* [Goal A] In the WMATA commentary, what happened in the latest derailment?
* [Goal B] Carry on the WMATA commentary from its final sentence.

* [Selected excerpt]
::::::

Thus, it appears that the capture of the would-be reformers is now complete. Recall that after the preventable, fatal Red Line accident, a new slate of “tough” directors was supposed to keep more attentive watch over transit system operations.

But today, the WMATA echo chamber is working better than ever before. The staff tells the directors what a great job the staff is doing, and the directors chime in to sing the staff’s praises. Everyone is pleased.

During recent meetings, for example, the directors have been atwitter with praise about the new “safety culture” they say has taken hold, and the success of the rebuilding program.

Then, like clockwork, comes something like the latest derailment (an out-of-service Red Line train, as it was leaving a rail yard Saturday) or another in the series of track problems, power problems, and all manner of other problems that seem to be increasing, not decreasing, in frequency, judging by the daily service alerts.

::::::

* [Provided records]
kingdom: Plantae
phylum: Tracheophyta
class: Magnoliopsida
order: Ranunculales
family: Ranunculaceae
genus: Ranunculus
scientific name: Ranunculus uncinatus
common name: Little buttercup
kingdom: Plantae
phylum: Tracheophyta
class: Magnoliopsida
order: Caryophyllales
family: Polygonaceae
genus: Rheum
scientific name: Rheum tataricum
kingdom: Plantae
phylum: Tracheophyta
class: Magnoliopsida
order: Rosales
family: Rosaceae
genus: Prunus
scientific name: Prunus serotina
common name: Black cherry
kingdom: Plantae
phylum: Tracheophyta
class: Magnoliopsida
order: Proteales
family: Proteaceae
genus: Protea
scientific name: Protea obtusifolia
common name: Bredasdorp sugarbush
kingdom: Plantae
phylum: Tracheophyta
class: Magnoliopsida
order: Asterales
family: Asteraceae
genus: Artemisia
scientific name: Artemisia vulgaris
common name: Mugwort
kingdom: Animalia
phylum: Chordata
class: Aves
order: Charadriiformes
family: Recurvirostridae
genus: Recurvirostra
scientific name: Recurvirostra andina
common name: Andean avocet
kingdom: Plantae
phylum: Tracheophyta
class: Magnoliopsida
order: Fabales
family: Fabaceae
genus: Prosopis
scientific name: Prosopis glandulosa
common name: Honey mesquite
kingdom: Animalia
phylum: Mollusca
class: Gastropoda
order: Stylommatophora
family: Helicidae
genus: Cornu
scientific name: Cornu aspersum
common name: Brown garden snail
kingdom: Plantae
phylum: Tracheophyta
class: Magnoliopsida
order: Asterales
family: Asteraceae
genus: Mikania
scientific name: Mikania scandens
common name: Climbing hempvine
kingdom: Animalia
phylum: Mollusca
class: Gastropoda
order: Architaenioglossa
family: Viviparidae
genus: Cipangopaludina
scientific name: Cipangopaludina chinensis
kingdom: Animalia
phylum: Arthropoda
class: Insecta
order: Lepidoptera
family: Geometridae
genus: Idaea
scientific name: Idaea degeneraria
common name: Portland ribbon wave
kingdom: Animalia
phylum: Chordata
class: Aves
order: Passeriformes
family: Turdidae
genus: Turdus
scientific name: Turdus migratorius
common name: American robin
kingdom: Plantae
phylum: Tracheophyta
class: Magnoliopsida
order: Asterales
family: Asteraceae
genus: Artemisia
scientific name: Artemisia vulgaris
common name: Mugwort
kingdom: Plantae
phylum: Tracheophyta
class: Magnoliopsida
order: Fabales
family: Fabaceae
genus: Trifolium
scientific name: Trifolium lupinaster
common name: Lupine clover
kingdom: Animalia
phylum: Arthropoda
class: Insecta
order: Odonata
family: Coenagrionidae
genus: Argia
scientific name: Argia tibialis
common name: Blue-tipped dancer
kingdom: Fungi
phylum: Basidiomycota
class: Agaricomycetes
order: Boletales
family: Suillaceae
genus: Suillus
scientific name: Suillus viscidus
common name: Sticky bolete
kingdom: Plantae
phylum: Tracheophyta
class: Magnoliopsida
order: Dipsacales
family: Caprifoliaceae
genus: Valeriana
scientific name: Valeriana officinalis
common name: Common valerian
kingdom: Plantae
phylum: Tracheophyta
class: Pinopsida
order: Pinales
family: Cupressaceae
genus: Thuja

::::::

* [Written answer A] An out-of-service Red Line train derailed as it was leaving a rail yard on Saturday.

* [Written answer B]
A full discussion is for another day, but I’ve reluctantly come to believe that the only solution left is for Metro directors to be directly elected by voters in the member jurisdictions.

Otherwise, no one’s ever accountable. And the assortment of pols and other hacks, often on their way to somewhere else, that pose as “leaders” is just not up to the job of staring down Metro managers. WMATA management may not be able to run a safe, reliable transit system, but they certainly know how to take care of themselves. And management will continue to win as long as the best Metro directors can do is lay back, paws in the air, and ask for a belly rub from the staff they're supposed to command.